只是想出门买个东西而已,我连手枪都没带,不知道广津先生能不能发现我失踪了,或者说在他们发现之前我还能完好地活着啊。
想哭。
不行,我要坚强。
紧咬牙关,眼泪把蒙在眼睛上的黑布沾湿,像是有什么梗在咽喉,慢慢地喘不过气。不知道发生了什么,车子猛地停了下来,我整个人往前一滚就撞到笼子上。
隐隐约约听到了外面的枪声,我秉着呼吸一动都不敢动,不知道来者是敌是友。
——哐啷。
货车门被人从外面拉开。
装死,遇到熊就装死。
——蹡踉。
笼子的铁锁掉落的声音。
吸吸呼吸吸呼,把自己和世界融为一体。
“喂!醒着就知会一声啊。”
咦?这个声音是……?!
眼睛上的黑布被人扯了下来,嘴巴上的胶带也是。
逆着光的褚发少年单膝蹲在我面前,我想大概是今天的阳光太刺眼,让刚从黑暗里走出来的我一时不能适应,眼泪才会像决堤一般轰然掉落。
“哇——我以、以为我要死啦,他说要挖、挖掉我的眼睛。”手脚上的麻绳一被解开,恢复行动的我就立马扑过去抱住对方,紧紧拽住他胸口的衣服,想要在他身上寻求安全感,“哇——”

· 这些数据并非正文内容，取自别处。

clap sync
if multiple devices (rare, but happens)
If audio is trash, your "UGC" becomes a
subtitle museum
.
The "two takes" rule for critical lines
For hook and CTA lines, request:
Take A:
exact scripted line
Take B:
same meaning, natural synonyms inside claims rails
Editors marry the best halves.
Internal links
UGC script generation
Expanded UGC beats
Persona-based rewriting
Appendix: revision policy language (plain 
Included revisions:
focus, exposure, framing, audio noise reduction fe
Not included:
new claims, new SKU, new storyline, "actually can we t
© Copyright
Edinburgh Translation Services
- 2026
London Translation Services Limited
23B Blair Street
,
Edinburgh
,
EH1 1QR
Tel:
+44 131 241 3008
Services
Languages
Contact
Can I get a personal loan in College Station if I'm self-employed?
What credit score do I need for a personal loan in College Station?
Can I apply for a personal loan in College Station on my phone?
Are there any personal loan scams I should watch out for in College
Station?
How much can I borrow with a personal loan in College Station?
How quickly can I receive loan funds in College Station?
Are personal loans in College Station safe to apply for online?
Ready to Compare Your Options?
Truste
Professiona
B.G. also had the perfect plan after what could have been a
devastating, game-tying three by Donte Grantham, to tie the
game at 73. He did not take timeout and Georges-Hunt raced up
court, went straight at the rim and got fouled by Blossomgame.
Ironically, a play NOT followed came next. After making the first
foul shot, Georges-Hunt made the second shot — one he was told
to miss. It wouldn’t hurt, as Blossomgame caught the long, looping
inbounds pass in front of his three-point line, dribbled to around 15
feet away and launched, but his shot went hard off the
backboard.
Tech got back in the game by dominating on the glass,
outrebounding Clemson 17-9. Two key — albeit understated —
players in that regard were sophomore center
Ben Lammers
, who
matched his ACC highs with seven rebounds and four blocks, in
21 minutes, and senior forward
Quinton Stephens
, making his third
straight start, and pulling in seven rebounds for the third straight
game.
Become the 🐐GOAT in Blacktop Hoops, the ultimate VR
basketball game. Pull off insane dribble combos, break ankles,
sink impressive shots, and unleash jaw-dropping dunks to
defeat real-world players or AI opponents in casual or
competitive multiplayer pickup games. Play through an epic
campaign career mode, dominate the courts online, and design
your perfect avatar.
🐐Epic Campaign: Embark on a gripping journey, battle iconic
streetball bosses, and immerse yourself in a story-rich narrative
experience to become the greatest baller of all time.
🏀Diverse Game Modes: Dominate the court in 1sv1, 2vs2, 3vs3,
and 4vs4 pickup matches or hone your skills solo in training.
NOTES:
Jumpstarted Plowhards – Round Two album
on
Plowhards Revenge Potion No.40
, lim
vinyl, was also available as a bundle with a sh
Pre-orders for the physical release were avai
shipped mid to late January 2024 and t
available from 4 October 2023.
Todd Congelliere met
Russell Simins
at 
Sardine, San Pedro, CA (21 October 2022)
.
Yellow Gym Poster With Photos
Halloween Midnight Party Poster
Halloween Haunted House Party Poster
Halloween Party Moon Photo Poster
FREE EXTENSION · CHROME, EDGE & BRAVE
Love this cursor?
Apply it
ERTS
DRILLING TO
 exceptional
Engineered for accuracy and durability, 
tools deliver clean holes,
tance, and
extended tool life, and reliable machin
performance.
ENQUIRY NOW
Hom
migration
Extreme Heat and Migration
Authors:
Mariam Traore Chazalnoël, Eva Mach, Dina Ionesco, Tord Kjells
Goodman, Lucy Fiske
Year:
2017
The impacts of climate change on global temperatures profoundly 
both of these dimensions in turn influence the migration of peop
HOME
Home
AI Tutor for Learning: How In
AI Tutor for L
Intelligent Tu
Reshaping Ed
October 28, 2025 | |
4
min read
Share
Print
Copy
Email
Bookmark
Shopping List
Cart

他的身体僵了一瞬,似乎想要推开我,但最后只是将手掌放在我的后脑,没好气地说道,“又弱又胆小,还这么爱哭,你真的是个黑手党吗。”
不,我只是个二五仔。
“哇——”我哭得更惨了。
“好了好了,别哭了。”
“哇呜呜呜——”
“再哭我就丢下你了。”
“呜呜呜——”
“……哭吧哭吧。”
我哭了一会才平静了下来,抹了抹眼泪从对方的怀里起来,看到对方白色的t恤上湿了一大块,有点不好意思,“等下您把衣服换了,这件就交给我吧,我会帮您将衣服洗干净的。”
“不是什么大事。”他摆摆手,挑眉看了我一会,“还哭吗?”
“不了不了。”我连忙摇头,冷静下来后突然想到一个问题,“中原大人怎么会知道我在这里?”
“因为我哦。”外面突然传来含笑的男声,我看到披着黑色大衣的太宰治站在货车车厢前几步远的地方,他身后跟着一群墨镜小弟,泥土地上鲜血与腐叶泞泥成斑驳的颜色。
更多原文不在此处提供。